No nos equivoquemos. Un día puedes tener un resplandor de luz. Relativizas el trajín de cada día y te dices, ‟la vida es otra cosa». Pero desengañémonos, mientras vivimos, no podemos prescindir del personaje que estamos representando en el Gran Teatro del Mundo. Y a veces llegamos a creer que somos realmente ese personaje, el ego pequeño: el futbolista, el ingeniero, el funcionario, la seductora, el poeta o el albañil.
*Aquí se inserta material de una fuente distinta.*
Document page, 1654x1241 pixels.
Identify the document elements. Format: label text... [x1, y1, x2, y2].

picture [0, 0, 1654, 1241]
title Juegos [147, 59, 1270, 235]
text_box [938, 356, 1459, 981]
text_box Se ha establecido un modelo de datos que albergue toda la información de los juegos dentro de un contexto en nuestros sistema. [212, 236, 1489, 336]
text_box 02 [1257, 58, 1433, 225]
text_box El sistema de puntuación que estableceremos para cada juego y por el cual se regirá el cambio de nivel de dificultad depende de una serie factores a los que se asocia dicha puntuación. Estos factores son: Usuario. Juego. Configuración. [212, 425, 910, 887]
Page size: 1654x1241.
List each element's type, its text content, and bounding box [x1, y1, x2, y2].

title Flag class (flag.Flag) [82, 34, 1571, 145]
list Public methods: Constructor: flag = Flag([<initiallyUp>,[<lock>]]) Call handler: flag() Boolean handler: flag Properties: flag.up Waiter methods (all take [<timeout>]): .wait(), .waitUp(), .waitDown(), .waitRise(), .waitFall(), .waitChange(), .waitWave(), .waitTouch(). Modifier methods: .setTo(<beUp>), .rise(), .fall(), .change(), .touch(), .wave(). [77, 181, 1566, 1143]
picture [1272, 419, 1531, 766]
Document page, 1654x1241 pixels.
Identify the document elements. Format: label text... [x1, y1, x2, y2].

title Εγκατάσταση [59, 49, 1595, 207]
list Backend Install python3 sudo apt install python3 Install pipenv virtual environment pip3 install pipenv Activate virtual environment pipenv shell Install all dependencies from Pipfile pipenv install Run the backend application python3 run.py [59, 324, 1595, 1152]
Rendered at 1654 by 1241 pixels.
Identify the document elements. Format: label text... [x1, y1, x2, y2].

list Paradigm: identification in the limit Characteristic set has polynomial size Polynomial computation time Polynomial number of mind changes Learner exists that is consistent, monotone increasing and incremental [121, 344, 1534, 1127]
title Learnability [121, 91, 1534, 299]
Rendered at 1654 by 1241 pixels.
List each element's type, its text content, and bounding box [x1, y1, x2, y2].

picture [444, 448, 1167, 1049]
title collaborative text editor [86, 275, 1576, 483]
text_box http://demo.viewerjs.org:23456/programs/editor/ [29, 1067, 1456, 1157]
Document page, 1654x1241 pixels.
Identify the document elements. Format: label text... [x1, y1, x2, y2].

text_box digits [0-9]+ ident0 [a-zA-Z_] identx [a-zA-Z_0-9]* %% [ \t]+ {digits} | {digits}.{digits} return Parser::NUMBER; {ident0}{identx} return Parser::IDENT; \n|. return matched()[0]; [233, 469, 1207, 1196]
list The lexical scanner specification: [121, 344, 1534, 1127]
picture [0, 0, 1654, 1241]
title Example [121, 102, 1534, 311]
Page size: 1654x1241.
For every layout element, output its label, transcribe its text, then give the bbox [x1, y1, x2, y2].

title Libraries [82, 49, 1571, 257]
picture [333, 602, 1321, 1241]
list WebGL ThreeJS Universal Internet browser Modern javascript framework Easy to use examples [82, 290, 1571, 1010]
No hay teatro sin personajes. Tenemos que interpretar algún papel para vivir, si no, estaríamos muertos. Cualquier día te das cuenta y dices: ‟¡Caramba si era sólo un papel!» Eso ocurre, cuando te apercibes de que llevas una máscara, un disfraz. Y cuando te has fundido con algo que trasciende lo anecdótico, un fuego impersonal que quema el ego, descubres lo que realmente era: un pensamiento, un sueño, un parpadeo en la pantalla de cine.
Detrás está la luz infinita que permanece, mientras se suceden unos u otros fotogramas, que componen la película de tu historia. ¡Parecía tan real! Pero mientras estás en escena tienes que bandearte en el campo de juego del ego; no hay más remedio. Uno de los errores de algunos falsos místicos es pretender desencarnarse, refugiarse en las nubes antes de tiempo. Son un fracaso, su mensaje no llega a nadie. Hay que vivir aquí y ahora.
Se trata de aceptar las reglas del juego y tener capacidad de verse al mismo tiempo desde las gradas del espectador. Jesús lo dijo así: ‟Estar en el mundo, pero no ser del mundo». ‟Mundo» en la segunda acepción significa quedarse en la superficie, en el personaje, el ego raquítico de la ilusión y el engaño. Expandir la conciencia y ver no es huir, es vivir a tope. Que la rosa es fugaz y eterna.